The 's newest sector isn't getting much love.
Real estate, which was broken out of the financials at the end of the summer to create an 11th distinct sector, is the most underweighted sector by active managers, according to research from Bank of America Merrill Lynch.
Not only is real estate the sector managers are least exposed to relative to their benchmarks, but it is also the sector that the smallest number of managers overweight.
Interestingly, the moderate positioning in real estate stocks could actually serve as a contrary indicator. With so little money in the group, marginal funds may flow out of heavily owned sectors like consumer discretionary and tech, and into the high-yielding real estate stocks.
In fact, the BofAML research team has found that overweighted stocks tend to outperform and underweighted to underperform; unsurprisingly, two of the three most under-owned stocks now are Realty Income Corp. and Federal Realty Investment Trust, they found.
It is no secret that the yield environment has served as the major problem for real estate names.
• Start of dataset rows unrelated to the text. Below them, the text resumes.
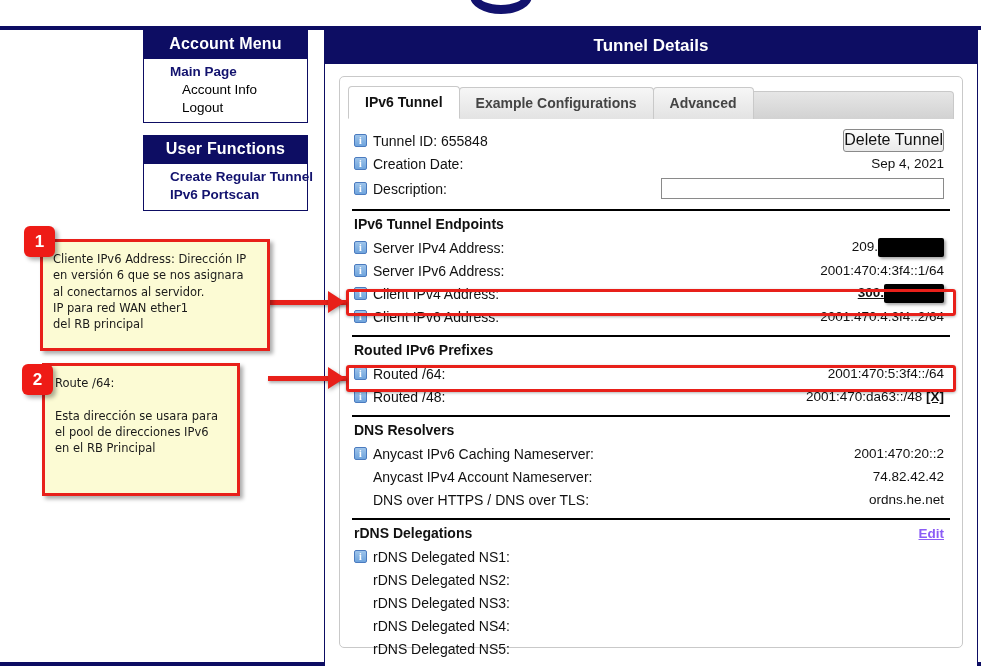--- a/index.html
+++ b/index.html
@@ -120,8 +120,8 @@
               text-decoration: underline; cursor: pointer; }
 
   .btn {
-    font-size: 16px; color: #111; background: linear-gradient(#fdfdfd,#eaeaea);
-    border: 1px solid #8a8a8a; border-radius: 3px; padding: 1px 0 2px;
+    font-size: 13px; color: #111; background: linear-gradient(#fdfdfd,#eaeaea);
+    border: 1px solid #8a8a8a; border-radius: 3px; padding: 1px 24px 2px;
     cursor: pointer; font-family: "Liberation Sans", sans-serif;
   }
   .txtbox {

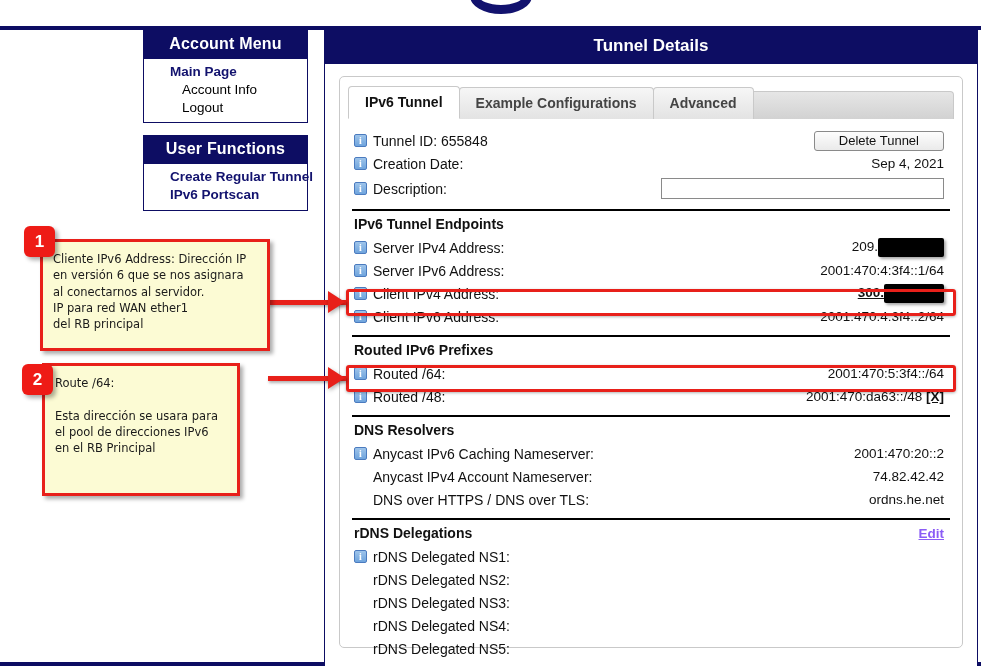--- a/index.html
+++ b/index.html
@@ -268,7 +268,7 @@
               <span>Client IPv4 Address:</span>
             </span>
             <span class="val">
-              <span class="ul">300.</span><span class="redact" style="width:60px;"></span>
+              <span class="ul">100.</span><span class="redact" style="width:60px;"></span>
             </span>
           </div>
Bond yields have recently risen substantially, hurting these high yielding stocks. And with the Federal Reserve expected to continue to raise rates in 2017, few appear to see a powerful reason to buy.
"This is an interest-rate sensitive sector, and that scares away a lot of investors," commented Chad Morganlander, portfolio manager at Stifel Nicolaus.
Still, Morganlander is not one of those managers who is underweighting real estate.
"We believe that overall for 2017, this sector is going to catch a bid, and we would be buyers here," he said Tuesday on CNBC's "Trading Nation."
He advises keeping it simple. Rather than picking individual real estate investment trusts, "I would just go out and buy the actual ETF and I wouldn't go into specific names. I think you have a broad-based win by allocation 3 to 5 percent to the real estate sector in one's portfolio."
The Real Estate Select SPDR Fund (XLRE), which tracks the sector, offers a dividend yield of nearly 4 percent. However, the amount of diversification it offers is limited; the ETF tracks just 29 stocks, and the two largest (Simon Property Group and American Tower) make up more than 18 percent of the fund.